The tech sector as a whole has already been outperforming the rest of the market so far this year, with the XLK—the S&P 500 Info Tech Sector SPDR—up by nearly 32% year-to-date, compared to the S&P 500’s 19% gain.
But while what happened to tech stocks this time last year is still fresh in the memories of many investors, Gordon says stocks are about to head higher.
“All we’ve seen is a market that’s gone sideways and weather a lot of bad news” both on the fundamental side for stocks as well as on the political and trade front, Gordon said. “I think the market’s held in extremely well and I think it’s time to finally push higher.”

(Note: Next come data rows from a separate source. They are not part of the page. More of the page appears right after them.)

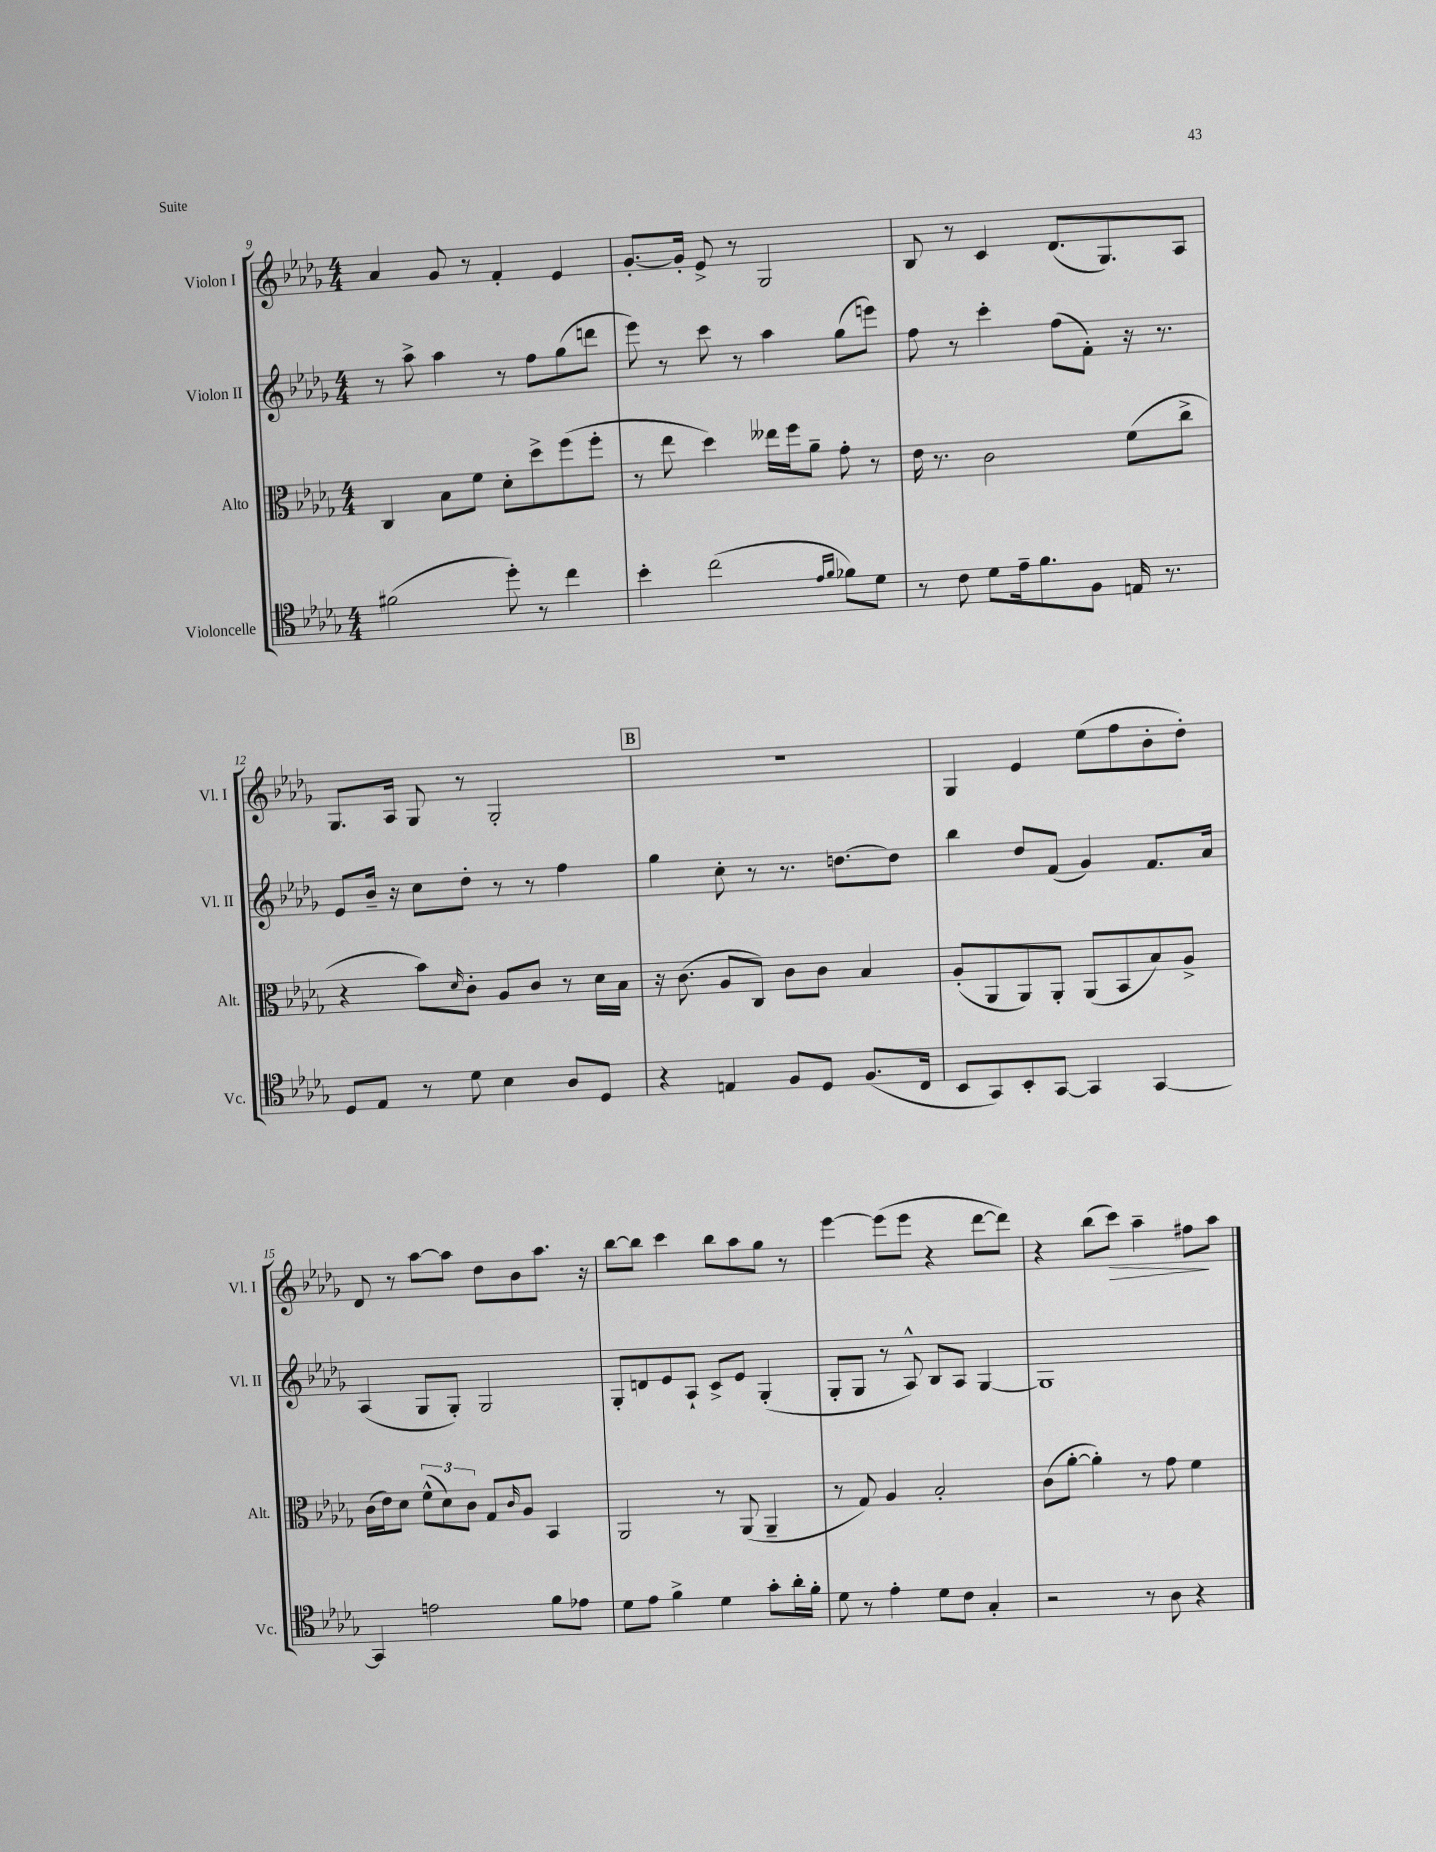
<<
\new StaffGroup <<
\new Staff = "s0" \with { instrumentName = "Violon I" shortInstrumentName = "Vl. I" } {
    \clef treble \key des \major \numericTimeSignature \time 4/4
    aes'4 ges'8 r8 f'4-. ees'4 |
    ges'8.~-. ges'16-. ees'8-> r8 ges2 |
    bes8 r8 c'4 des'8.( ges8.) aes8 |
    ges8. aes16 ges8 r8 ges2-. |
    \mark \markup { \box "B" } R1 |
    ges4 ees'4 ees''8( f''8 bes'8-. des''8-.) |
    des'8 r8 aes''8~ aes''8 des''8 bes'8 aes''8. r16 |
    bes''8~ bes''8 c'''4 bes''8 aes''8 ges''8 r8 |
    ees'''4~ ees'''8( ees'''8 r4 des'''8~ des'''8) |
    r4 bes''8( c'''8\>) aes''4-- fis''8\! aes''8 \bar "|." |
}
\new Staff = "s1" \with { instrumentName = "Violon II" shortInstrumentName = "Vl. II" } {
    \clef treble \key des \major \numericTimeSignature \time 4/4
    r8 aes''8-> aes''4 r8 f''8 ges''8( d'''8 |
    ees'''8) r8 c'''8 r8 aes''4 ges''8( e'''8) |
    f''8 r8 c'''4-. f''8( f'8-.) r16 r8. |
    ees'8 bes'16-- r16 c''8 des''8-. r8 r8 f''4 |
    \mark \markup { \box "B" } ges''4 c''8-. r8 r8. d''8.~ d''8 |
    bes''4 des''8 f'8( ges'4) f'8. aes'16 |
    aes4( ges8 ges8-.) ges2 |
    ges8-. d'8 ees'8 aes8-! c'8-> ees'8 ges4-.( |
    ges8-. ges8 r8 aes8-^) bes8 aes8 ges4~ |
    ges1 \bar "|." |
}
\new Staff = "s2" \with { instrumentName = "Alto" shortInstrumentName = "Alt." } {
    \clef alto \key des \major \numericTimeSignature \time 4/4
    c4 bes8 f'8 des'8-. des''8-> f''8( f''8-. |
    r8 ees''8 des''4) eeses''16 f''16 aes'8-- ges'8-. r8 |
    ees'16 r8. c'2 f'8( c''8-> |
    r4 bes'8) \grace { des'16 } c'8-. aes8 c'8 r8 des'16 bes16 |
    \mark \markup { \box "B" } r16 c'8.( aes8 c8) c'8 c'8 bes4 |
    aes8-.( aes,8 aes,8) aes,8-. aes,8( bes,8 bes8) aes8-> |
    c'16( ees'16) des'8 \tuplet 3/2 { f'8-^( des'8) c'8 } ges8 \grace { c'16 } aes8 bes,4 |
    aes,2 r8 aes,8( aes,4-- |
    r8 ges8) aes4 bes2-. |
    c'8( aes'8~-. aes'4-.) r8 ges'8 f'4 \bar "|." |
}
\new Staff = "s3" \with { instrumentName = "Violoncelle" shortInstrumentName = "Vc." } {
    \clef tenor \key des \major \numericTimeSignature \time 4/4
    fis'2( des''8-.) r8 c''4 |
    bes'4-. c''2( \grace { ees'16 f'16 } fes'8) des'8 |
    r8 c'8 des'8 ees'16-- f'8. f8 e16 r8. |
    des8 ees8 r8 des'8 bes4 aes8 des8 |
    \mark \markup { \box "B" } r4 e4 f8 des8 f8.( c16 |
    bes,8 ges,8) bes,8-. ges,8~ ges,4 ges,4~ |
    ges,4 e'2 f'8 ees'8 |
    des'8 ees'8 f'4-> des'4 ges'8-. aes'16-. f'16-. |
    des'8 r8 ees'4-. des'8 c'8 ges4-. |
    r2 r8 aes8 r4 \bar "|." |
}
>>
>>
\layout { \context { \Score currentBarNumber = #9 } }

According to Gordon, the XLK—which tracks 68 of the market’s biggest tech stocks by market cap—is making higher lows and lower highs, indicating “indecision” in the market on the group. But Gordon says that, despite this indecision, the sector is headed for a meaningful breakout.
“It seems to be that if earnings are strong, we should be able to continue higher,” Gordon said, pointing out that the XLK has a floor of support between $77 and $78, which is just above its 200-day average.
“If the momentum is going to carry us higher, then we should have no problem reaching the higher $80s,” Gordon said. “There’s a reasonable shot we should be able to get up to the $88 mark, and if we break down, if earnings season does not go well and we get some bad news on the political front, we might even see as low as $76. So, I think we’re going to push higher, up towards that $88 mark.”
The $88 level is 7% above where the XLK is now, and would be a new all-time high for the ETF.
Gordon said one way to profit on the possible move would be to set up a call spread by buying the $83 monthly call options expiring in December, and selling the $88 December monthly call options, a $5 spread that costs $2.
“That means we’re risking $2 to make $3,” Gordon explained. “We shouldn’t have to risk the entire $2; if the trade is not working and we’re starting to see the market roll over, we should be able to recover this call spread at about $1. So, I’m risking about a dollar, or $100 per call spread.”